# Why I want a 1D X Mini



## expatinasia (Aug 16, 2015)

The other day I went to an event. It was a public outdoor event which I was not covering, and as such I did not take my camera. My better half asked me when we were leaving home, are you not bringing your camera? And I told her, no I want to relax and have fun.

Needless to say, I wish I had taken the camera as I ended up testing angles with my phone's camera and now need to go back and take some real shots. (added: not of the event obviously, as that is finished. Shots of the place it was in.)

The RX100 Mark IV is the top of the range truly pocketable camera right now. But I still have not bought it.

I would love Canon to bring out something similar - or dare I say, better. What about you?

It's never going to be a 1D X, but something that can take quality RAW images and fits inside my front pocket. I need it to double as a second camera for jobs so I want top image quality, 4K video etc. Basically as much as a 1D X as you can fit in a small body.


----------



## e17paul (Aug 16, 2015)

Roll on the G17. Meanwhile I'm always surprised by the IQ of the images my mother takes with her G15 'handbag camera'. The current G16 is the same but with a few bells and whistles. 

I'm disappointed by the lack of built in viewfinder of X series G cameras. The built analogue VF of the G15 is limited but still useful. Go on Canon, build that EVF zinging a new G camera. 

Meanwhile, the larger but lightweight 100D(SL1) is my everyday gym bag camera for when I don't want to carry my full frame setup. Unfortunately, not small enough for a pocket like the G series cameras and the RX100


----------



## sanj (Aug 16, 2015)

Would be great to have something like that. 
I currently use Sony RX100 3. But don't really love it. The picture quality above ISO 800 tends to be 'plastic like'.


----------



## 9VIII (Aug 16, 2015)

Ok, I want a mini 1Dx, but "pocketable" is never going to happen. Actually I don't want a pocketable 1Dx, I want an integrated battery grip and all the buttons and features that come with "1D", thus a mini 1D and not mini 5D.
But the flange distance alone is almost 2", you're never going to fit that with a lens in your pocket.


----------



## Mt Spokane Photography (Aug 16, 2015)

I think that its going to happen, but Canon is still looking for the formula to make it work. One inch sensors drive the size of a lens and other parts, so a pocketable camera with one inch sensor is a compromise. With a fast lens, you have to limit zoom range or reduce the aperture and have compromises in the image quality.

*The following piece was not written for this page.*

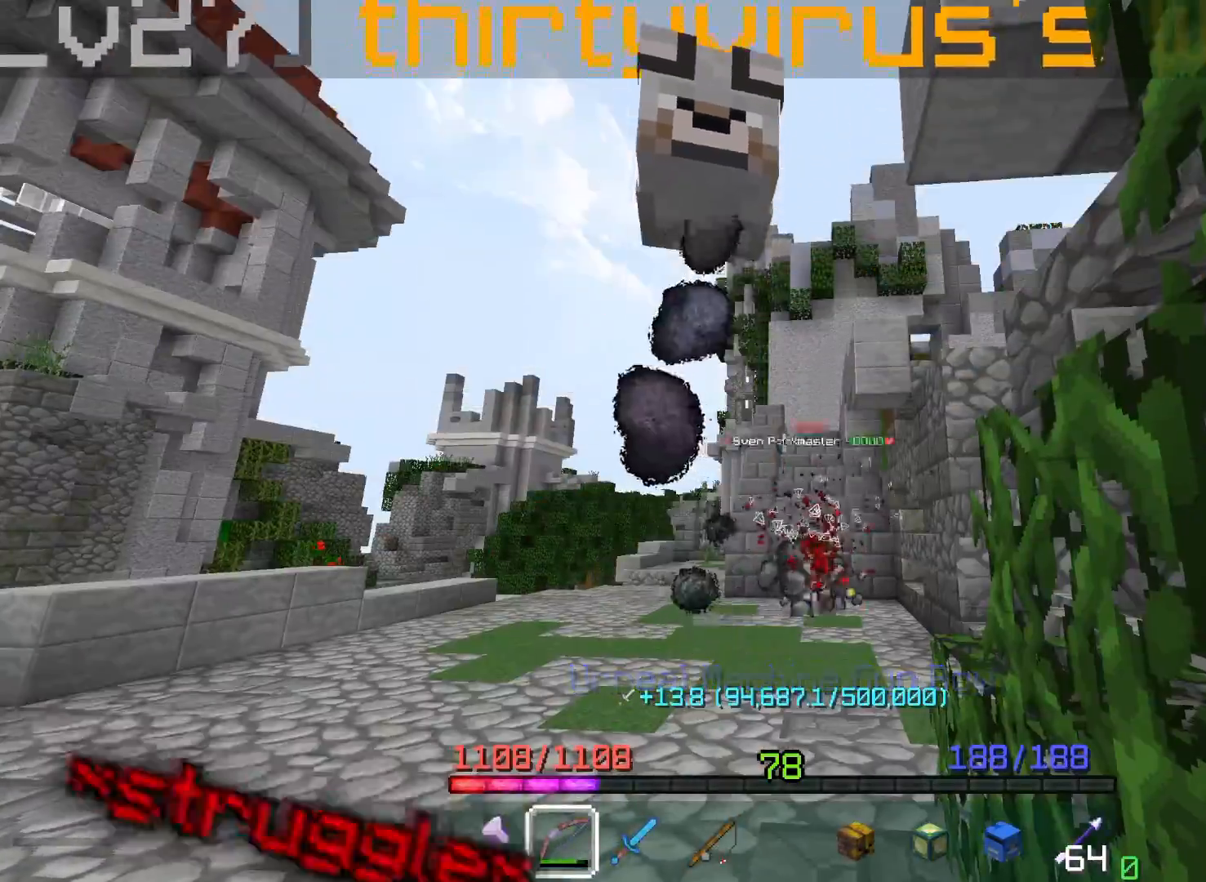
{"keys": ["s"], "mouse": [], "events": [[33, "s", "down"], [200, "d", "down"], [367, "d", "up"]]}
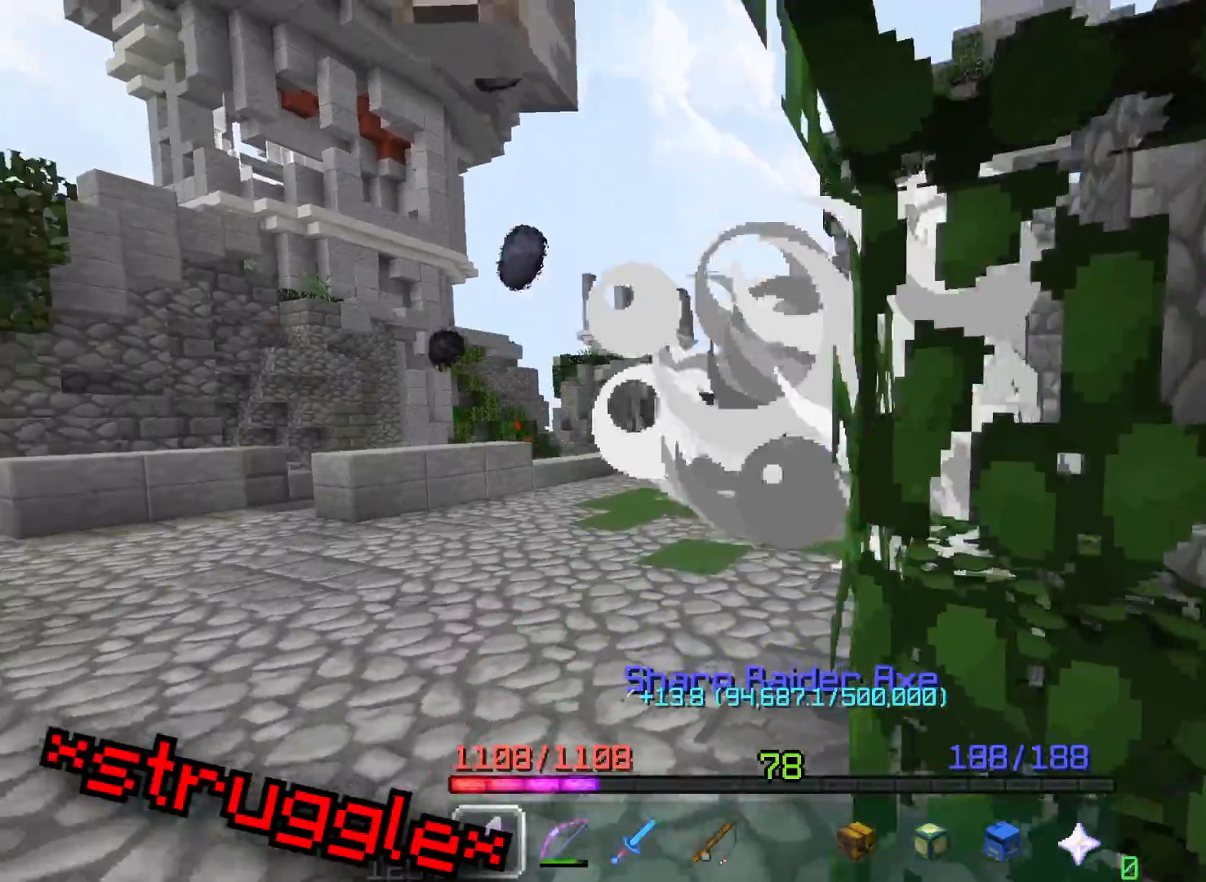
{"keys": [], "mouse": [], "events": [[67, "s", "up"]]}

Canon put out the G7X to fill this spot, but the next version may be the one that meets users requirements. The current one has a great lens and sharp images, but spotty autofocus and slow operation in general. Put a high powered battery in it along with a fast processor and bigger heat sink, and its no longer pocketable. Still, I think they can do better with the AF performance.


----------



## Maximilian (Aug 17, 2015)

I say "Yes" though I must admit that I don't know if I could afford it and if I would buy it. 
But I see the advantage in getting into new technologies that will trickle down into the more affordable enthusiast/semi pro products.

Canon would say that they already have the G7X, but to me a bigger sensor would be fine. Also much better AF performance. And a good (optional) VF.


----------



## Maximilian (Aug 17, 2015)

Mt Spokane Photography said:


> ...
> Canon put out the G7X to fill this spot, but the next version may be the one that meets users requirements. The current one has a great lens and sharp images, but spotty autofocus and slow operation in general. Put a high powered battery in it along with a fast processor and bigger heat sink, and its no longer pocketable. Still, I think they can do better with the AF performance.


+1 exactly my thought.


----------



## StudentOfLight (Aug 17, 2015)

9VIII said:


> Ok, I want a mini 1Dx, but "pocketable" is never going to happen. Actually I don't want a pocketable 1Dx, I want an integrated battery grip and all the buttons and features that come with "1D", thus a mini 1D and not mini 5D.
> But the flange distance alone is almost 2", you're never going to fit that with a lens in your pocket.


As a mirrorless option I only like the look of the A7R-II with a battery grip attached. Can't see myself shooting with something smaller.


----------



## JackHudson (Aug 29, 2015)

This is without a doubt the most impressive camera I've seen since I went digital. The Canon 1D X is a certified monster of a camera. It's the biggest, the fastest and the bestest 35mm DSLR I've ever seen or used.


----------